Figures from Hargreaves Lansdown show 14% of people have lowered their contributions, while 11% have cut them entirely.

But while saving for retirement can seem like a distant problem, not saving enough now is a mistake that's incredibly hard to correct later.

Separate research from Legal & General Retail Retirement shows that a 50-year-old on average wages who stopped paying in would be nearly £100,000 worse off by the age of 75 if they never saved into their workplace pension again.

The cost to younger Brits would be far higher still.

You should cut pensions contributions last

Sarah Coles, Hargreaves Lansdown personal finance analyst, said: “Men and young people are more likely to have cut payments during the past few months. In many cases, this is because they were far more likely to have been furloughed than women and older workers.

"Younger people may also be quicker to stop contributions because their pension feels like a more distant consideration, so an easy cost to cut.

"However, it’s worth doing what you can to keep paying into your pension throughout your career.

"The money you put in when you’re younger works the hardest for you, so this will come at a higher cost than you expect."

The earlier you start saving, the more powerful each pound put away is

And you lose more than just the money you would have saved by cutting back.

That's because for almost everyone, the cash you put away in a workplace pension is topped up by your boss.

The rules state that if you save 5% of your salary, your boss has to add at least 3%.

More, that's money that's tax free - meaning for each pound you reclaim from pensions contributions, you lose £1.35 from your savings on basic rate tax.

The good news is that the faster you start contributing again, the less the damage to your long term savings.
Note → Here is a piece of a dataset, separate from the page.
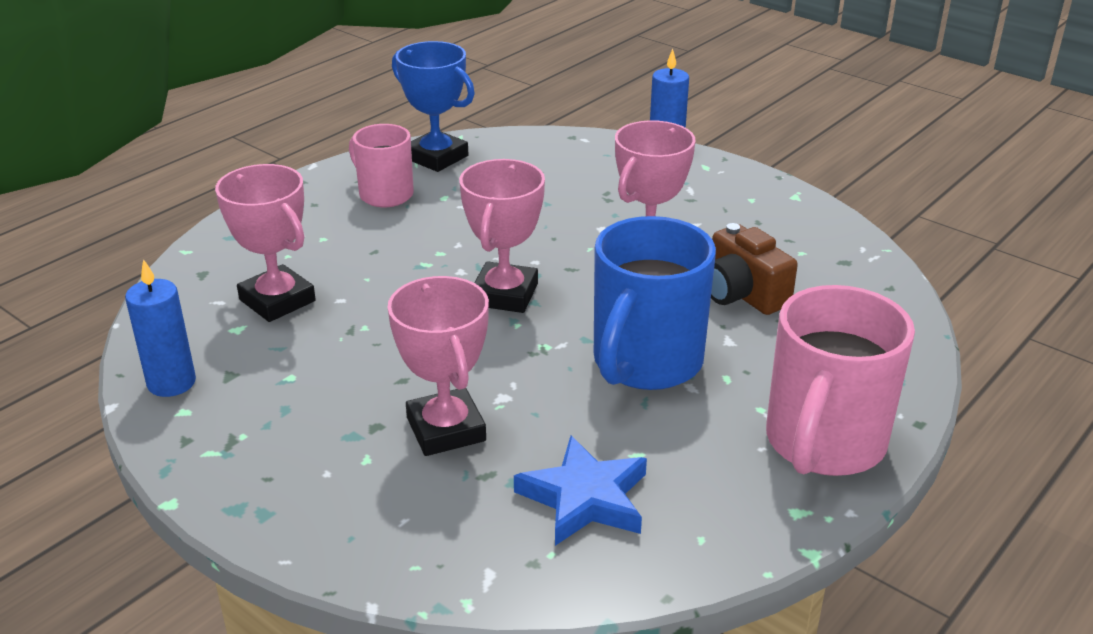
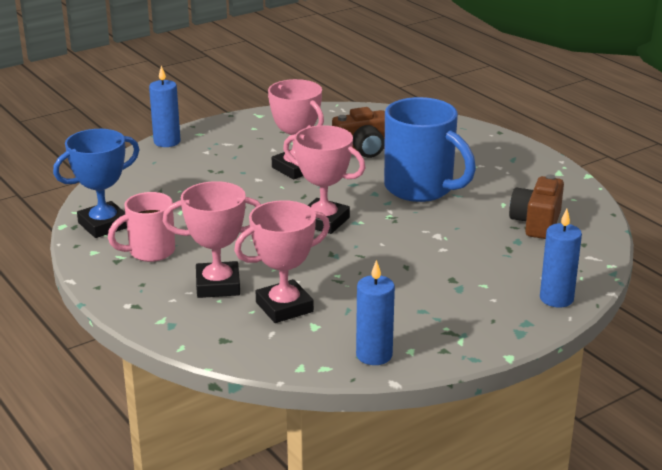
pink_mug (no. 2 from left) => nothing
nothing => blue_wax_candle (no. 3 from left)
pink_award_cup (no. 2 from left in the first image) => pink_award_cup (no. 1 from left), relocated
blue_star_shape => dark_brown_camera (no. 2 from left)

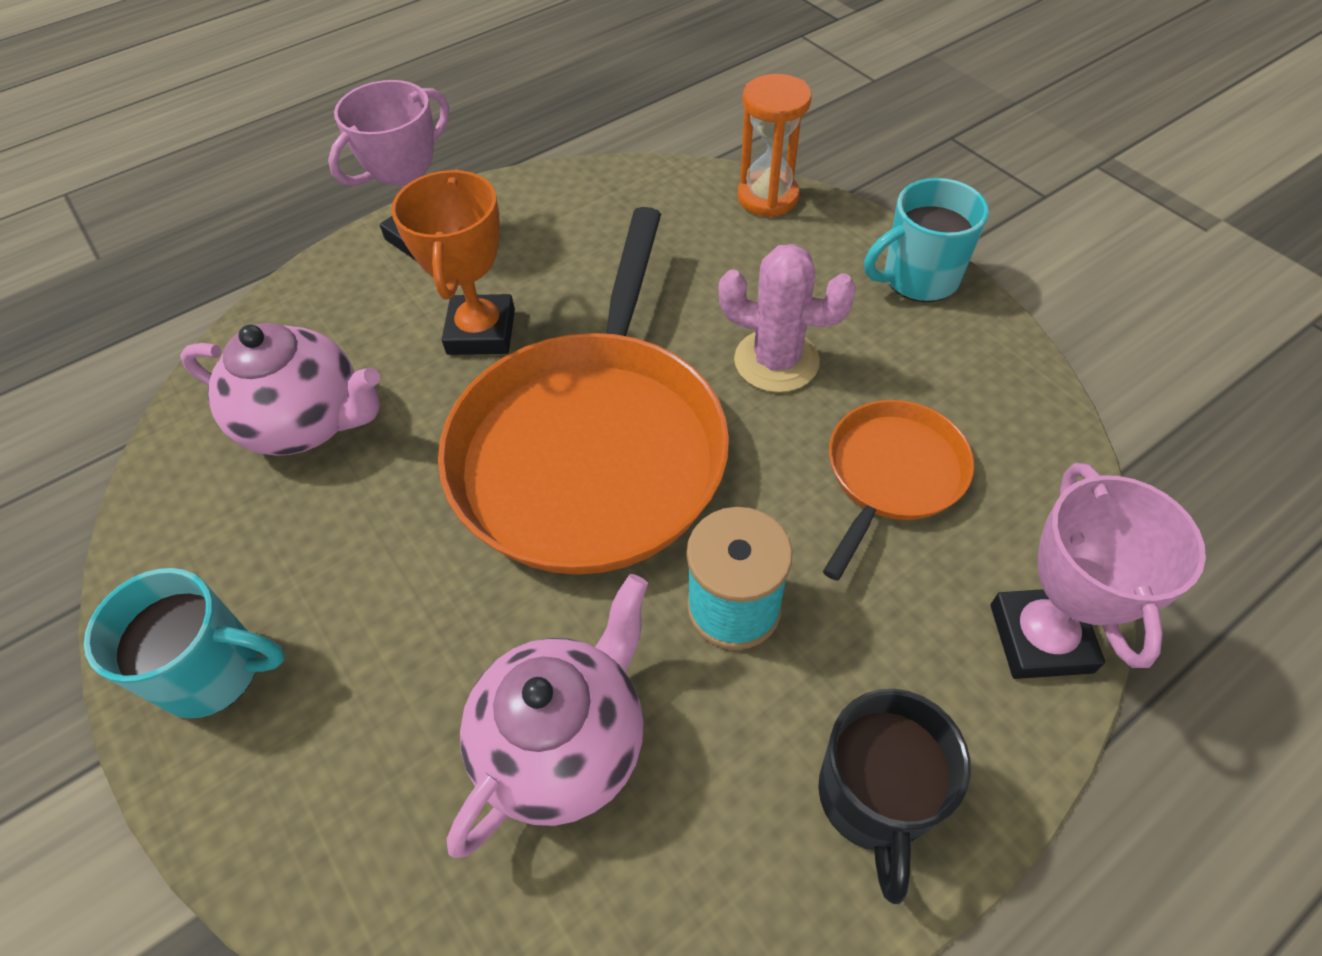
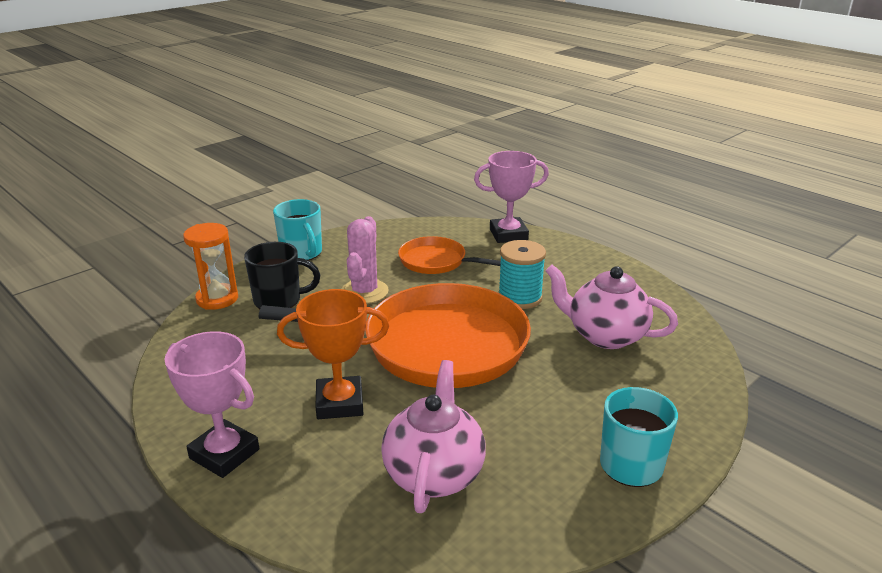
ebony_mug, relocated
Helen Morrissey, pension specialist at Royal London, said: “The concern is that once contributions are stopped or reduced the employee may forget to resume them.

"While they will be re-enrolled three years later they still risk damaging their long term financial stability, particularly if this happens more than once in their career."

Spending 20 years poor is hardly ideal

Of course, it doesn't always make sense to keep paying into your retirement savings when you lose money now.

Pausing pensions contributions to meet essential bills, get food, pay council tax or keep a roof over your family's head is hardly a bad decision.

But given the average retirement now lasts longer than 20 years, making the decision lightly could be something you have an awful lot of time to regret later.

Chris Knight, chief executive of Legal & General Retail Retirement, said: "These are of course challenging times, but while it may be hard to look past current difficulties, it is important not to lose sight of the long-term benefits of saving into a pension to secure a comfortable retirement.

"Despite current circumstances proving challenging, we would urge those who have already saved something for retirement to maintain their contributions.

"Pausing them may be tempting, however people should explore every possible alternative before considering this."